● Problem to solve: Transcribe all the records with complete accuracy.

Records excerpted from a collection:

----------------------------------------

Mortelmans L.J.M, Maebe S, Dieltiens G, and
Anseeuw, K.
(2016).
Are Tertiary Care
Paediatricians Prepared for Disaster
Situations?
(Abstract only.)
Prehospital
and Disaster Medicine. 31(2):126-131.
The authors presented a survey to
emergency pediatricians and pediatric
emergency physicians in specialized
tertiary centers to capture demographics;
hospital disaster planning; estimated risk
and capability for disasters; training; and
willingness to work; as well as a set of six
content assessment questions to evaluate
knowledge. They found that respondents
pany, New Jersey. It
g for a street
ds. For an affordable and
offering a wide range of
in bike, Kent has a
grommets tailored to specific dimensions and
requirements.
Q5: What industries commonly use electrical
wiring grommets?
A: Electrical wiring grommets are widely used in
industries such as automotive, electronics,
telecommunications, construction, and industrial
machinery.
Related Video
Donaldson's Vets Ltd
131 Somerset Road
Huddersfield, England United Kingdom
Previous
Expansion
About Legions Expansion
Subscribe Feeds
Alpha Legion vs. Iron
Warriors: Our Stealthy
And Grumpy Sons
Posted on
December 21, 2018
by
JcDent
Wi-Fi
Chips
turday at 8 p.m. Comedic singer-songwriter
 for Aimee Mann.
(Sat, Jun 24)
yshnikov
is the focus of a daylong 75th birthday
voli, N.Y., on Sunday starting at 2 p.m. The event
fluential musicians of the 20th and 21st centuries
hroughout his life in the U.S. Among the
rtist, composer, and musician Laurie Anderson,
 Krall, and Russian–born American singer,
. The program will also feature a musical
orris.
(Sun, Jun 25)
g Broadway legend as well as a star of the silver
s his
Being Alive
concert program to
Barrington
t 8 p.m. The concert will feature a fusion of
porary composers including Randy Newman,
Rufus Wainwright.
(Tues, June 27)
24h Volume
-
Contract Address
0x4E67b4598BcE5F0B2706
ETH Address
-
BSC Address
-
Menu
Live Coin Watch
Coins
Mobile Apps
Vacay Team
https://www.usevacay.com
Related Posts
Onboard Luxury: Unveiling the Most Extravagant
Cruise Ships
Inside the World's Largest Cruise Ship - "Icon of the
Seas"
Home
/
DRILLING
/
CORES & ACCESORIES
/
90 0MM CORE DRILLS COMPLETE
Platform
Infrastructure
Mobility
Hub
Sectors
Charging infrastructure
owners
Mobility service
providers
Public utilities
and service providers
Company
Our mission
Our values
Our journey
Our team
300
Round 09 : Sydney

----------------------------------------

● Answer box:
Mortelmans L.J.M, Maebe S, Dieltiens G, and
Anseeuw, K.
(2016).
Are Tertiary Care
Paediatricians Prepared for Disaster
Situations?
(Abstract only.)
Prehospital
and Disaster Medicine. 31(2):126-131.
The authors presented a survey to
emergency pediatricians and pediatric
emergency physicians in specialized
tertiary centers to capture demographics;
hospital disaster planning; estimated risk
and capability for disasters; training; and
willingness to work; as well as a set of six
content assessment questions to evaluate
knowledge. They found that respondents
pany, New Jersey. It
g for a street
ds. For an affordable and
offering a wide range of
in bike, Kent has a
grommets tailored to specific dimensions and
requirements.
Q5: What industries commonly use electrical
wiring grommets?
A: Electrical wiring grommets are widely used in
industries such as automotive, electronics,
telecommunications, construction, and industrial
machinery.
Related Video
Donaldson's Vets Ltd
131 Somerset Road
Huddersfield, England United Kingdom
Previous
Expansion
About Legions Expansion
Subscribe Feeds
Alpha Legion vs. Iron
Warriors: Our Stealthy
And Grumpy Sons
Posted on
December 21, 2018
by
JcDent
Wi-Fi
Chips
turday at 8 p.m. Comedic singer-songwriter
 for Aimee Mann.
(Sat, Jun 24)
yshnikov
is the focus of a daylong 75th birthday
voli, N.Y., on Sunday starting at 2 p.m. The event
fluential musicians of the 20th and 21st centuries
hroughout his life in the U.S. Among the
rtist, composer, and musician Laurie Anderson,
 Krall, and Russian–born American singer,
. The program will also feature a musical
orris.
(Sun, Jun 25)
g Broadway legend as well as a star of the silver
s his
Being Alive
concert program to
Barrington
t 8 p.m. The concert will feature a fusion of
porary composers including Randy Newman,
Rufus Wainwright.
(Tues, June 27)
24h Volume
-
Contract Address
0x4E67b4598BcE5F0B2706
ETH Address
-
BSC Address
-
Menu
Live Coin Watch
Coins
Mobile Apps
Vacay Team
https://www.usevacay.com
Related Posts
Onboard Luxury: Unveiling the Most Extravagant
Cruise Ships
Inside the World's Largest Cruise Ship - "Icon of the
Seas"
Home
/
DRILLING
/
CORES & ACCESORIES
/
90 0MM CORE DRILLS COMPLETE
Platform
Infrastructure
Mobility
Hub
Sectors
Charging infrastructure
owners
Mobility service
providers
Public utilities
and service providers
Company
Our mission
Our values
Our journey
Our team
300
Round 09 : Sydney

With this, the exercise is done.